Мне бы совместить неожиданный приезд Хольского со всеми этими слежками и простукиванием стен, и тогда, может быть, у меня открылись бы глаза на некоторые другие подозрительные вещи, но в тот вечер безмолвствовало мое серое вещество. Ну, понятное дело, именно Валерия Ильича и имел в виду Ганс – до этого-то я додумался. А вот до всего остального нет. Я сидел, болтал, пил чай, курил с Хольским у форточки кислые немецкие сигарки и рассказывал местные новости, а он слушал, похохатывая и потирая ладонью лысину – водился за ним такой периодический жест. Как многие коротышки, был он очень крепкий, с широкой грудью и плечами тяжелоатлета, думал и говорил быстро, понимая тебя с полуслова, – я не успеваю закончить фразу, а он уже отвечает, раскатисто хохоча над своей же шуткой, которыми старался закруглить всякий абзац.

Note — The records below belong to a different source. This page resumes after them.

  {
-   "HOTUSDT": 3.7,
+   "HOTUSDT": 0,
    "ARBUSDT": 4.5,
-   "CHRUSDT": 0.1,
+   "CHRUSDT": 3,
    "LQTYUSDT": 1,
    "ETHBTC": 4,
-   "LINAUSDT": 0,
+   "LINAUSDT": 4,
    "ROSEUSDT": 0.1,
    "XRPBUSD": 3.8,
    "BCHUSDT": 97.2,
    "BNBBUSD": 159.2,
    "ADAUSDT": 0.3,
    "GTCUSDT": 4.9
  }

Ночевать Валерий Ильич поехал к друзьям в Крылатское, дав вам пару дней на освобождение квартиры. Оказывается, вы должны были съехать отсюда еще в субботу, ан не съехали, дотянув до последнего.
На другой день мы с Рашидом перевезли к вам в общежитие все эти мешки, коробки и скотчем перемотанные поленницы книг, и вместе с переездом события стали развиваться в поразительно драматичной и закономерной последовательности, словно наконец-то отказали какие-то изначально ненадежные тормоза.

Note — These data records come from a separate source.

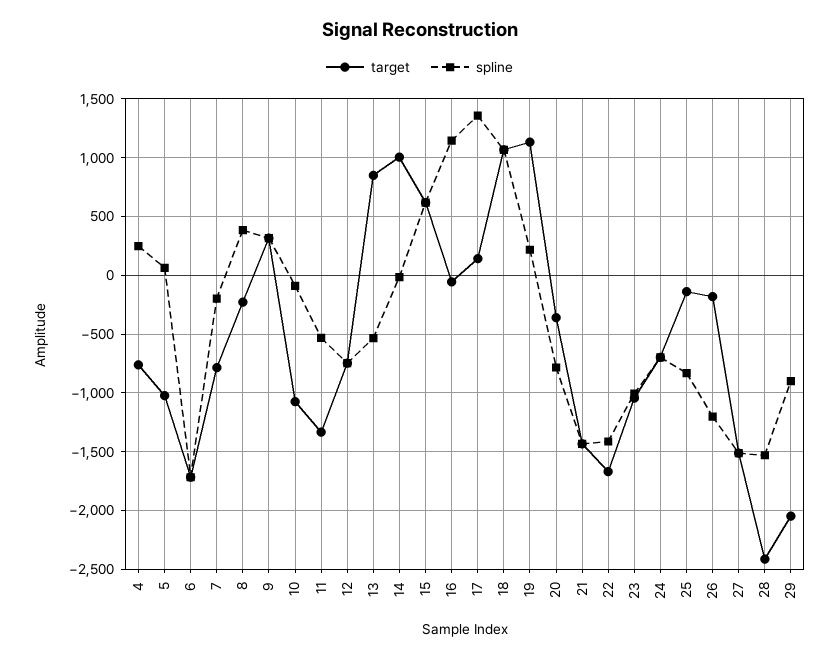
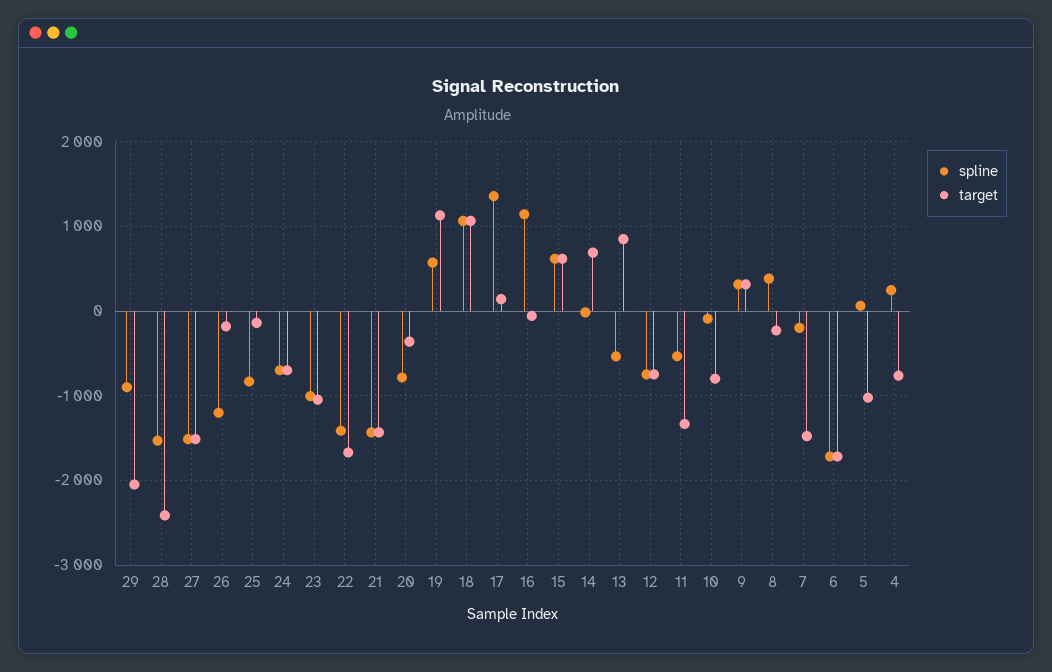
  {
    "target": {
      "4": -800,
      "5": -1000,
      "6": -1700,
-     "7": -800,
+     "7": -1500,
      "8": -200,
      "9": 300,
-     "10": -1100,
+     "10": -800,
      "11": -1300,
      "12": -700,
      "13": 900,
-     "14": 1000,
+     "14": 700,
      "15": 600,
      "16": -100,
      "17": 100,
      "18": 1100,
      "19": 1100,
      "20": -400,
      "21": -1400,
      "22": -1700,
      "23": -1000,
      "24": -700,
      "25": -100,
      "26": -200,
      "27": -1500,
      "28": -2400,
      "29": -2000
    },
    "spline": {
      "4": 200,
      "5": 100,
      "6": -1700,
      "7": -200,
      "8": 400,
      "9": 300,
      "10": -100,
      "11": -500,
      "12": -700,
      "13": -500,
      "14": 0,
      "15": 600,
      "16": 1100,
      "17": 1400,
      "18": 1100,
-     "19": 200,
+     "19": 600,
      "20": -800,
      "21": -1400,
      "22": -1400,
      "23": -1000,
      "24": -700,
      "25": -800,
      "26": -1200,
      "27": -1500,
      "28": -1500,
      "29": -900
    }
  }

На лекции не хватало времени, ибо день и ночь я зарабатывал деньги и искал подходящее жилье для нас с тобой: то рысачил курьером фирмы, занимавшейся недвижимостью, то ночь напролет сортировал прессу на складе «Роспечати» у гостиницы «Арктика», то ехал куда-нибудь в Лобню посмотреть квартиру и вживую переговорить с ее хозяином. А на Москву валил и валил снег, словно небо решило как можно скорее выпасть в осадок, но в четверг снег перестал, показалось солнце и ударил мороз.

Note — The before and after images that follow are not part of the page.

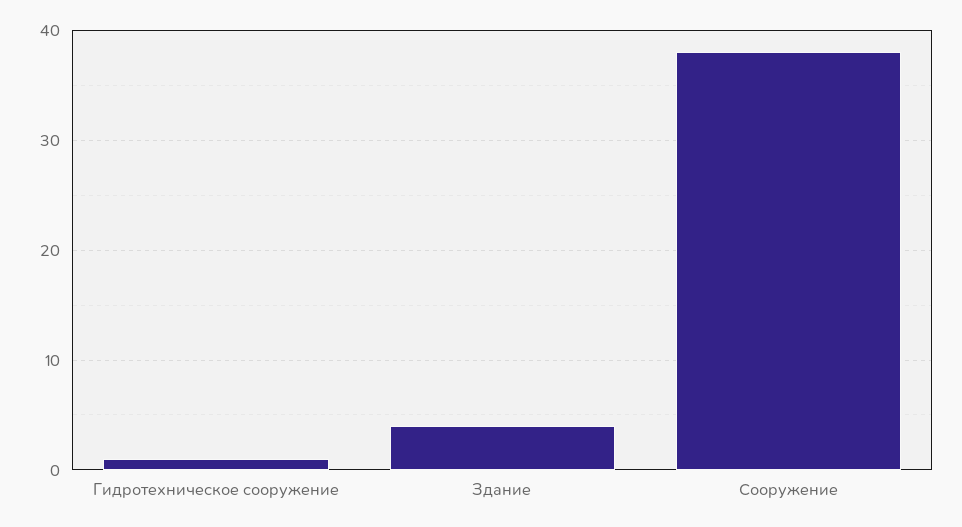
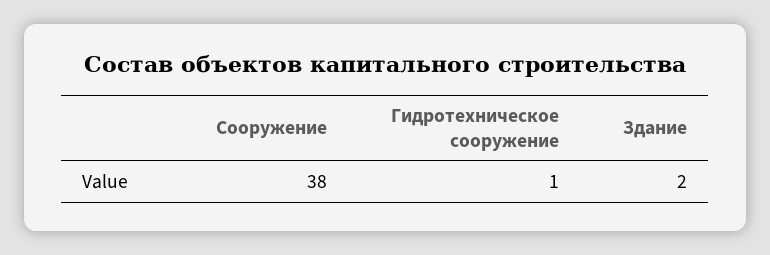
  {
    "Гидротехническое сооружение": 1,
-   "Здание": 4,
+   "Здание": 2,
    "Сооружение": 38
  }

Я учился в Литературном институте, в семинаре писателя Глеба Воронина. Это был хитрый и умный мужик лет шестидесяти, при советской власти издавший десяток однотипных романов: он, она, родственники, друзья, отношения развиваются медленно и непросто; на заднем плане Москва и Подмосковье, с дачами, лыжами и электричками. Главный герой мечется между бабами, кризис среднего возраста, вялотекущая бытовуха, то – сё. Он считал себя последователем Юрия Трифонова, показывал «Дом на набережной» и «Обмен» с теплыми автографами автора, а последние лет десять писал исключительно для серии «ЖЗЛ»: Пришвин, Добычин, Вагинов. Семинар наш считался одним из самых сильных в институте: Вовка Мисюк и Игорь Крестьянинов уже издали по паре книг, а рассказы Маринки Тарасовой регулярно выходили в «Новом мире». Я у Воронина был на хорошем счету, с его подачи два моих опуса опубликовала «Заря», толстый солидный журнал, а в «Литературной учебе» вышла моя маленькая повесть с его предисловием.
Кроме всего прочего, Глеб был из тех немногих мастеров, которые помогают своим студентам и в делах житейских. Случайно прознав про мои проблемы с жильем, как-то вечером он позвонил мне с реальным предложением.